Scan the records and identify every line in which the string "runuser" occurs, then return those lines.

------------------------------------------------

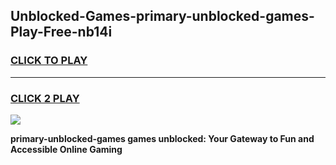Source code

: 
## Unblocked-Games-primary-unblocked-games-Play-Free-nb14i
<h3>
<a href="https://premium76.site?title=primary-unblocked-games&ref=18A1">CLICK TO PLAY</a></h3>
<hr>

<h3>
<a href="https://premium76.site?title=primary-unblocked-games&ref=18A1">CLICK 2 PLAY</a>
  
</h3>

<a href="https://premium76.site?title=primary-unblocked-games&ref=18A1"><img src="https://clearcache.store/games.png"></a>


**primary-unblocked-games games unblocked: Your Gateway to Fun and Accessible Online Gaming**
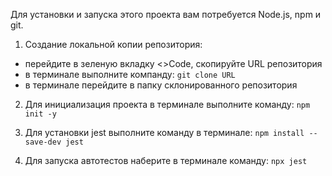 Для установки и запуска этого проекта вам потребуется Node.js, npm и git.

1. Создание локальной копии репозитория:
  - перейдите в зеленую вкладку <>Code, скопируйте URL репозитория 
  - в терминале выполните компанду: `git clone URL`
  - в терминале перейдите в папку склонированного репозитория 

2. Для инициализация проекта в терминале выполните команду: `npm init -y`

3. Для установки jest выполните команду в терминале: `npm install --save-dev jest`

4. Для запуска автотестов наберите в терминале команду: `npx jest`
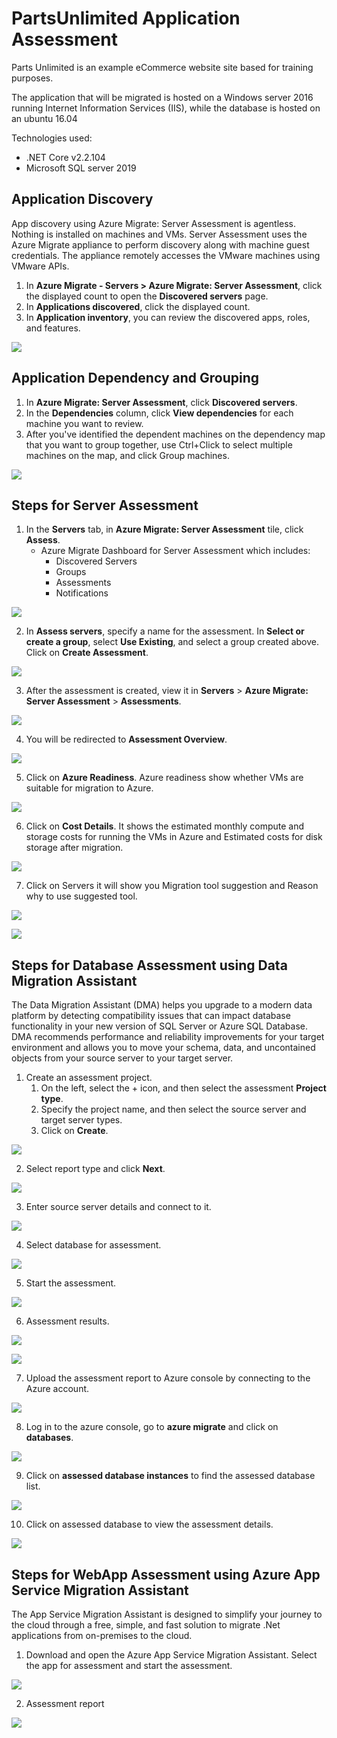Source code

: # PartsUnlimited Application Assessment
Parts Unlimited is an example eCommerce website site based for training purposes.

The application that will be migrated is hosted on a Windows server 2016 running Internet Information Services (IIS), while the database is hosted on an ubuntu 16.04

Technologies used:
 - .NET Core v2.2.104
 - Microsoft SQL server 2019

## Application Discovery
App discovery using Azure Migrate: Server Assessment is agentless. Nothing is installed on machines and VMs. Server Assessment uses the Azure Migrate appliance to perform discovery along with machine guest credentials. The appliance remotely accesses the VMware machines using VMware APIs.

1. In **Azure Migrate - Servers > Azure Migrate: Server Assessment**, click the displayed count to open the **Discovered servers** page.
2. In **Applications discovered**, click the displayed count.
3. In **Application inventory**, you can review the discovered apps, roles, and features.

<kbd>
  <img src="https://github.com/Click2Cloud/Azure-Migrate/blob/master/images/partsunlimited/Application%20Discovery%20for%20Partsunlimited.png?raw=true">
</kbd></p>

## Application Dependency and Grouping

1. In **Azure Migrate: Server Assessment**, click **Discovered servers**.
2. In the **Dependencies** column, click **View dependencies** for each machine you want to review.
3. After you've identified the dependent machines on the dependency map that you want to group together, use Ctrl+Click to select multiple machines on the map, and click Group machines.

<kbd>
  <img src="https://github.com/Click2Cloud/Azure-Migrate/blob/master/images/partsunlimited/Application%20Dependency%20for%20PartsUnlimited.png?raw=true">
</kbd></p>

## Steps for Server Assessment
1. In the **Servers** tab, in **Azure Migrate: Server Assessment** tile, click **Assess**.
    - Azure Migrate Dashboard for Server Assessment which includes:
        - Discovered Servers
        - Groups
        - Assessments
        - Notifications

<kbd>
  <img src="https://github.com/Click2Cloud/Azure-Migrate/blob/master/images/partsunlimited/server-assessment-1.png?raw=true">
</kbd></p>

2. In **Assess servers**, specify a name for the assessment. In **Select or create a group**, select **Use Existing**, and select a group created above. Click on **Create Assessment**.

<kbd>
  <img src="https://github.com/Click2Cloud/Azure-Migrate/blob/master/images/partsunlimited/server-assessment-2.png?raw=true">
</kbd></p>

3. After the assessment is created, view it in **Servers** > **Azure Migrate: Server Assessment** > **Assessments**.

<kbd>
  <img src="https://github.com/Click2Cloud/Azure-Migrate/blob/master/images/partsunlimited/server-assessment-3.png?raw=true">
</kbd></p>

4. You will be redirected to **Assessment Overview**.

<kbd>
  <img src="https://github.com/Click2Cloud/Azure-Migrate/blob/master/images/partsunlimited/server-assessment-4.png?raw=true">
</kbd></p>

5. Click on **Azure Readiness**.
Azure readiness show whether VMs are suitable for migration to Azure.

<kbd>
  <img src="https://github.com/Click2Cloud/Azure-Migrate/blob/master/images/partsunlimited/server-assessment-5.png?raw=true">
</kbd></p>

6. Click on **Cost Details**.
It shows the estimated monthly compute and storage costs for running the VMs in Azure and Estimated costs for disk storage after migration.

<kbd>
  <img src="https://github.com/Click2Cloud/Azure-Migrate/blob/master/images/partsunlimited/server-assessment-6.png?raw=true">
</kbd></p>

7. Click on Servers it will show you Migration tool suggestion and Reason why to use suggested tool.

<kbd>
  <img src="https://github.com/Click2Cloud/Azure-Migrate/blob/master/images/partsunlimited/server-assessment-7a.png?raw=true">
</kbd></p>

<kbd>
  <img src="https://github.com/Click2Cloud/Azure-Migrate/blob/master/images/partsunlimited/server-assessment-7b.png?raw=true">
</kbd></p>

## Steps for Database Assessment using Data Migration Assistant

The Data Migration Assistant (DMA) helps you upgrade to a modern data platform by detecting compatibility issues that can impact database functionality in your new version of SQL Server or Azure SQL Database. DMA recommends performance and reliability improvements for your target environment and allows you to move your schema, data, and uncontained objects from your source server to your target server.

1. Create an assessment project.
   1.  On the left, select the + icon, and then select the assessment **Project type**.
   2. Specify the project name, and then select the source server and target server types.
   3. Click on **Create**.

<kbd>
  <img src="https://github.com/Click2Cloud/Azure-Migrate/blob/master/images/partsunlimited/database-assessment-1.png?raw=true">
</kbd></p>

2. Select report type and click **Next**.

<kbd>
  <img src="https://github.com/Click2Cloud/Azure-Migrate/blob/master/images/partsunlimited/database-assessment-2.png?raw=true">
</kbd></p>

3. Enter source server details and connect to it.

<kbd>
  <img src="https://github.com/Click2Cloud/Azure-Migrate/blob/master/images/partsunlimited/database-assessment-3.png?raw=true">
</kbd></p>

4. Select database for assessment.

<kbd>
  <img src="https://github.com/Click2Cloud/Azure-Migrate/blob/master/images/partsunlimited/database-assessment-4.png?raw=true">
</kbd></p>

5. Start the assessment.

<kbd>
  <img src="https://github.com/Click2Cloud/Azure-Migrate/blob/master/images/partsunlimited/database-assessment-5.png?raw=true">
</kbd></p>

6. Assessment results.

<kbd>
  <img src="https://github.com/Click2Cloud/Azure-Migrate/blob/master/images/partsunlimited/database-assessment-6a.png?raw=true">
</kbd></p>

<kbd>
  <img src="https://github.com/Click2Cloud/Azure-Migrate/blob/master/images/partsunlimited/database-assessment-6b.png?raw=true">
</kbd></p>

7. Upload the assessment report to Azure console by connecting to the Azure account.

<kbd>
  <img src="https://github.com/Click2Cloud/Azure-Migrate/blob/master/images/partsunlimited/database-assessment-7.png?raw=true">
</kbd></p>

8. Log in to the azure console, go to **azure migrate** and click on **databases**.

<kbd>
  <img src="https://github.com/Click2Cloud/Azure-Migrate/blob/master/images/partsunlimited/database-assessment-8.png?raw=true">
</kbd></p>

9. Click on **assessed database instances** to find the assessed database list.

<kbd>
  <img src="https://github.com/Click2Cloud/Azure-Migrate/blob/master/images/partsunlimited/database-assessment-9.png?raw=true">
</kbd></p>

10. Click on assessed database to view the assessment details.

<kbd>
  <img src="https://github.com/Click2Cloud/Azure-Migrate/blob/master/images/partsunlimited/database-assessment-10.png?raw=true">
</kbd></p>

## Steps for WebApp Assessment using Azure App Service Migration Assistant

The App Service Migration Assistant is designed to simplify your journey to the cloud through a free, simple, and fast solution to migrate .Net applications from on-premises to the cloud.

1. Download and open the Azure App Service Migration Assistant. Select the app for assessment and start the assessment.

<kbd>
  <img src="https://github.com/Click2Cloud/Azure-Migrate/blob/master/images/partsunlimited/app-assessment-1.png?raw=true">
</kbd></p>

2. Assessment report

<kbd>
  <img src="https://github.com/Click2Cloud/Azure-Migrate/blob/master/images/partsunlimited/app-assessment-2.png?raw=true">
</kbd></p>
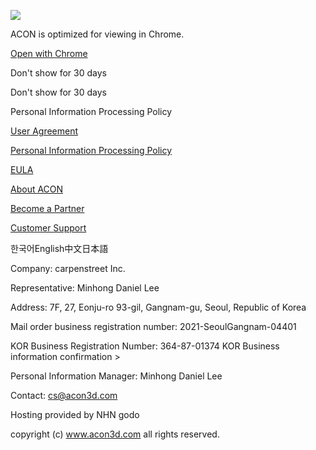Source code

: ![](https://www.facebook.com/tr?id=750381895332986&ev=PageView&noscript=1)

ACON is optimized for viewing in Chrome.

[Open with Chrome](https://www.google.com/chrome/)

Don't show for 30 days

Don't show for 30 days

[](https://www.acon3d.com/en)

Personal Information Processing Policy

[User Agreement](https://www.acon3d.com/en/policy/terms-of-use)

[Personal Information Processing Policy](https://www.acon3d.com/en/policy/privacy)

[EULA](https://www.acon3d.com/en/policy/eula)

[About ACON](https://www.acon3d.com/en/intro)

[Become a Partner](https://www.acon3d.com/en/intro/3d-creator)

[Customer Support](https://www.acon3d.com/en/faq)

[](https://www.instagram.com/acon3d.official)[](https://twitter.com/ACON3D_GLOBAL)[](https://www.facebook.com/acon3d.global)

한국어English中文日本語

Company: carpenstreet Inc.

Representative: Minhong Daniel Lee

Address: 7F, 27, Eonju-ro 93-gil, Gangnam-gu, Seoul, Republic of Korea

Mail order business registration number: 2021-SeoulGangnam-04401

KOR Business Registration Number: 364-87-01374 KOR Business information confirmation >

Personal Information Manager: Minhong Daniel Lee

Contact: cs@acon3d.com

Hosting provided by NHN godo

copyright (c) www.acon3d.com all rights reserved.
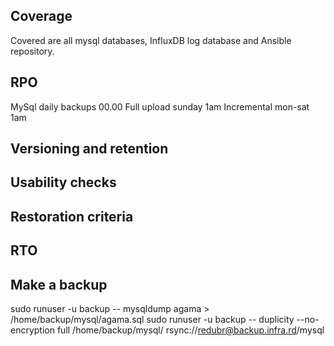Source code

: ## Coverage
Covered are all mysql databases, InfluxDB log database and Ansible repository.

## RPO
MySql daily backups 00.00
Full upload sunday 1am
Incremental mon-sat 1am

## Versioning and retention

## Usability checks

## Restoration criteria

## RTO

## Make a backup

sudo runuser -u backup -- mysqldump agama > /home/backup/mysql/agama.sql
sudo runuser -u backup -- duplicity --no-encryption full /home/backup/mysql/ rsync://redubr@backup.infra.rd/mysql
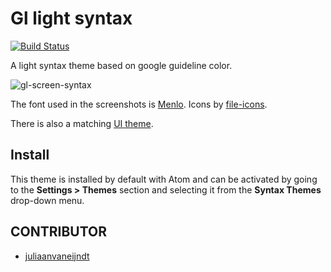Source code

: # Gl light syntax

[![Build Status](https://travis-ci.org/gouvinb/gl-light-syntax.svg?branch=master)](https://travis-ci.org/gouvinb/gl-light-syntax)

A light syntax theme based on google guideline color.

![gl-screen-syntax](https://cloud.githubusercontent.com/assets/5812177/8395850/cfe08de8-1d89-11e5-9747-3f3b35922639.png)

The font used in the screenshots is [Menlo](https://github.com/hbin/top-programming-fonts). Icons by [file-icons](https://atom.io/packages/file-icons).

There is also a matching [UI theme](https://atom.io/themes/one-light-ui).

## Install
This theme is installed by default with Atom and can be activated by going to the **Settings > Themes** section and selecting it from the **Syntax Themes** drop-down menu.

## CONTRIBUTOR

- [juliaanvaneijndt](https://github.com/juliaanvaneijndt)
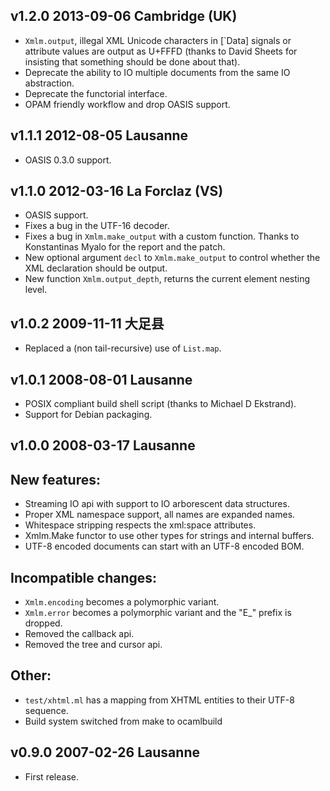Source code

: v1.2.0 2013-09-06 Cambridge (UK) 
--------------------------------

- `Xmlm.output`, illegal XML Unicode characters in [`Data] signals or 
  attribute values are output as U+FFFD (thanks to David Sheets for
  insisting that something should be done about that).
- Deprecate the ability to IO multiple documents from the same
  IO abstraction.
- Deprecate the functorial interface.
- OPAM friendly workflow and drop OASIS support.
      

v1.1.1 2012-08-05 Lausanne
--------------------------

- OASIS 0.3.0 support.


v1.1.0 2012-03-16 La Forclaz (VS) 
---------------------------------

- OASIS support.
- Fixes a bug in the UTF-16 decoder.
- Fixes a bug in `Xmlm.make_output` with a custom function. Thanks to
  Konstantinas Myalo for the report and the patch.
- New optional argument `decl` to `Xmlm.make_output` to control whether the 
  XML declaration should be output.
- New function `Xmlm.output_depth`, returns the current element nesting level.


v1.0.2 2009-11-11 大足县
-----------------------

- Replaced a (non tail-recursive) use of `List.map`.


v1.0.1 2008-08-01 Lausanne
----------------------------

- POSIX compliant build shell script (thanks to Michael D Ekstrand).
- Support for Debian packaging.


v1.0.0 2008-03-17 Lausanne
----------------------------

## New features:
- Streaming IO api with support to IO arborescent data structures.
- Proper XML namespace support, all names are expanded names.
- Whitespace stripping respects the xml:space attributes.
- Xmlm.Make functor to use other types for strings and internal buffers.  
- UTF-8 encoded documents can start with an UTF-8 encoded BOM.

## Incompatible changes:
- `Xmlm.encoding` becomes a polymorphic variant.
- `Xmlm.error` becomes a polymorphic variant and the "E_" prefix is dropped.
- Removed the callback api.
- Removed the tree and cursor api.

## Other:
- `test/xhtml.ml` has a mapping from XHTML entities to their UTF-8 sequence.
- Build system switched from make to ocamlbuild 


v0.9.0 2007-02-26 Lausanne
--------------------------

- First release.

------------------------------------------------

> **Answer**:
sudo runuser -u backup -- mysqldump agama > /home/backup/mysql/agama.sql
sudo runuser -u backup -- duplicity --no-encryption full /home/backup/mysql/ rsync://redubr@backup.infra.rd/mysql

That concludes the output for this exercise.